◆ **Instructions for the task**
The data that follows is to be copied exactly, with each image removed.

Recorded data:
****************************************

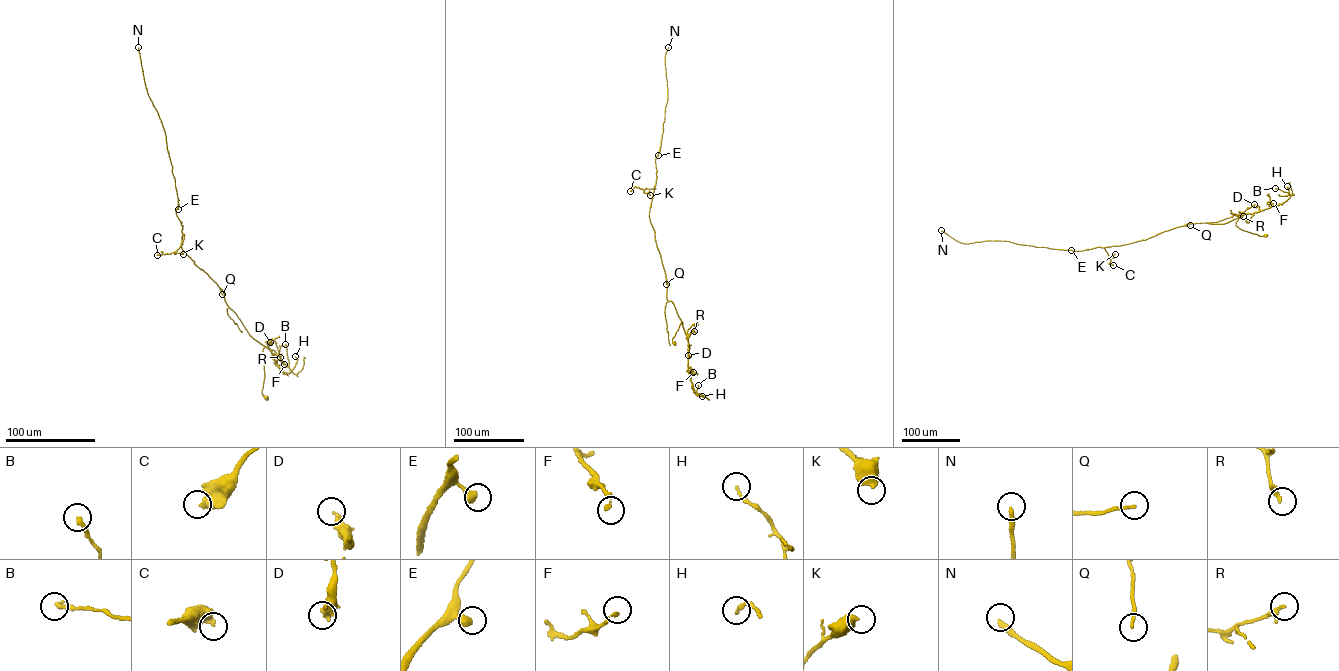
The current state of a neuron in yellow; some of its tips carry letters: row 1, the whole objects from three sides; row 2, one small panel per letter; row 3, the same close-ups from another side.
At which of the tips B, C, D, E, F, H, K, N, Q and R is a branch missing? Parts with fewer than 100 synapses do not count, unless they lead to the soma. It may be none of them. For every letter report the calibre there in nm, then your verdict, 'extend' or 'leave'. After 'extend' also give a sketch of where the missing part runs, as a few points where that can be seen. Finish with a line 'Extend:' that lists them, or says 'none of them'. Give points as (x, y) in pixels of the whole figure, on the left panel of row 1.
B: 240 nm | leave
C: 420 nm | leave
D: 360 nm | leave
E: 440 nm | leave
F: 180 nm | leave
H: 150 nm | leave
K: 550 nm | leave
N: 240 nm | extend
Q: 150 nm | leave
R: 260 nm | leave
Extend: N

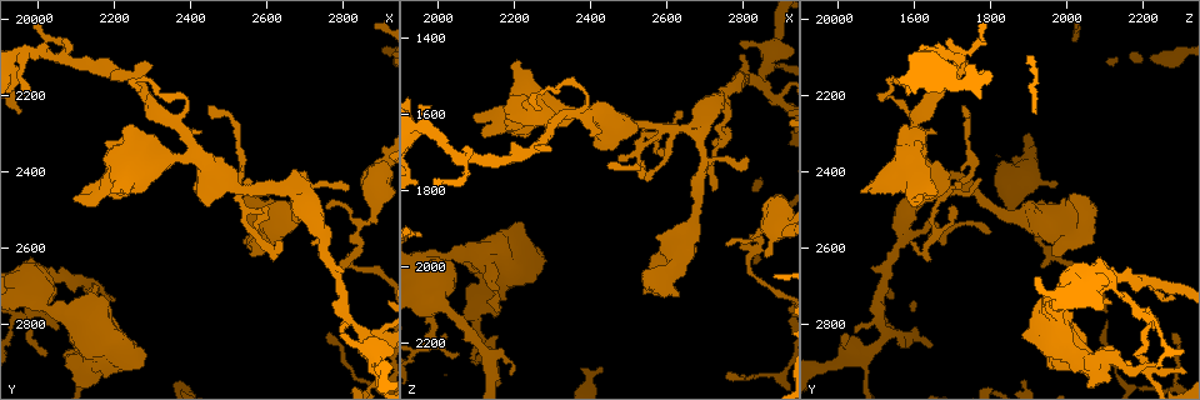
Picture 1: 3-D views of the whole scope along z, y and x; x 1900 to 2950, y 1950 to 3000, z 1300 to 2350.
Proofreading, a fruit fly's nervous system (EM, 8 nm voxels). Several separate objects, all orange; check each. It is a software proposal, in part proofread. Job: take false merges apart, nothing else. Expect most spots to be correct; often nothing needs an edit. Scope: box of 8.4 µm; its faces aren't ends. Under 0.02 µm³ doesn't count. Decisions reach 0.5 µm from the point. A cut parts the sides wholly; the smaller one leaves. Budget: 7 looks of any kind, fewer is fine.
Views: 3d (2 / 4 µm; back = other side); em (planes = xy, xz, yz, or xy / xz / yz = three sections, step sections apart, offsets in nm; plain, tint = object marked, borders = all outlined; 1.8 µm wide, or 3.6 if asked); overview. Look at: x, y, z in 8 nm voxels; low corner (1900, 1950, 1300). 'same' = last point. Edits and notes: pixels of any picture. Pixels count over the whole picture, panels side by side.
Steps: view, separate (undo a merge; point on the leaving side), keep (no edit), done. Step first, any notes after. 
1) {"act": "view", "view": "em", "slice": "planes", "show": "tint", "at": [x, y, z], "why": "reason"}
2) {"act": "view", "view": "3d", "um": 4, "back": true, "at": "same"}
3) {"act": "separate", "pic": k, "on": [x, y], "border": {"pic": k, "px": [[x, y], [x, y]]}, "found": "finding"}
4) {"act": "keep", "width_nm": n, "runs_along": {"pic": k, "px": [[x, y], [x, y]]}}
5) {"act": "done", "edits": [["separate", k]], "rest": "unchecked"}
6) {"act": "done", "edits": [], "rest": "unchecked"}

****************************************

◆ **Written solution**
The current state of a neuron in yellow; some of its tips carry letters: row 1, the whole objects from three sides; row 2, one small panel per letter; row 3, the same close-ups from another side.
At which of the tips B, C, D, E, F, H, K, N, Q and R is a branch missing? Parts with fewer than 100 synapses do not count, unless they lead to the soma. It may be none of them. For every letter report the calibre there in nm, then your verdict, 'extend' or 'leave'. After 'extend' also give a sketch of where the missing part runs, as a few points where that can be seen. Finish with a line 'Extend:' that lists them, or says 'none of them'. Give points as (x, y) in pixels of the whole figure, on the left panel of row 1.
B: 240 nm | leave
C: 420 nm | leave
D: 360 nm | leave
E: 440 nm | leave
F: 180 nm | leave
H: 150 nm | leave
K: 550 nm | leave
N: 240 nm | extend
Q: 150 nm | leave
R: 260 nm | leave
Extend: N

Picture 1: 3-D views of the whole scope along z, y and x; x 1900 to 2950, y 1950 to 3000, z 1300 to 2350.
Proofreading, a fruit fly's nervous system (EM, 8 nm voxels). Several separate objects, all orange; check each. It is a software proposal, in part proofread. Job: take false merges apart, nothing else. Expect most spots to be correct; often nothing needs an edit. Scope: box of 8.4 µm; its faces aren't ends. Under 0.02 µm³ doesn't count. Decisions reach 0.5 µm from the point. A cut parts the sides wholly; the smaller one leaves. Budget: 7 looks of any kind, fewer is fine.
Views: 3d (2 / 4 µm; back = other side); em (planes = xy, xz, yz, or xy / xz / yz = three sections, step sections apart, offsets in nm; plain, tint = object marked, borders = all outlined; 1.8 µm wide, or 3.6 if asked); overview. Look at: x, y, z in 8 nm voxels; low corner (1900, 1950, 1300). 'same' = last point. Edits and notes: pixels of any picture. Pixels count over the whole picture, panels side by side.
Steps: view, separate (undo a merge; point on the leaving side), keep (no edit), done. Step first, any notes after. 
1) {"act": "view", "view": "em", "slice": "planes", "show": "tint", "at": [x, y, z], "why": "reason"}
2) {"act": "view", "view": "3d", "um": 4, "back": true, "at": "same"}
3) {"act": "separate", "pic": k, "on": [x, y], "border": {"pic": k, "px": [[x, y], [x, y]]}, "found": "finding"}
4) {"act": "keep", "width_nm": n, "runs_along": {"pic": k, "px": [[x, y], [x, y]]}}
5) {"act": "done", "edits": [["separate", k]], "rest": "unchecked"}
6) {"act": "done", "edits": [], "rest": "unchecked"}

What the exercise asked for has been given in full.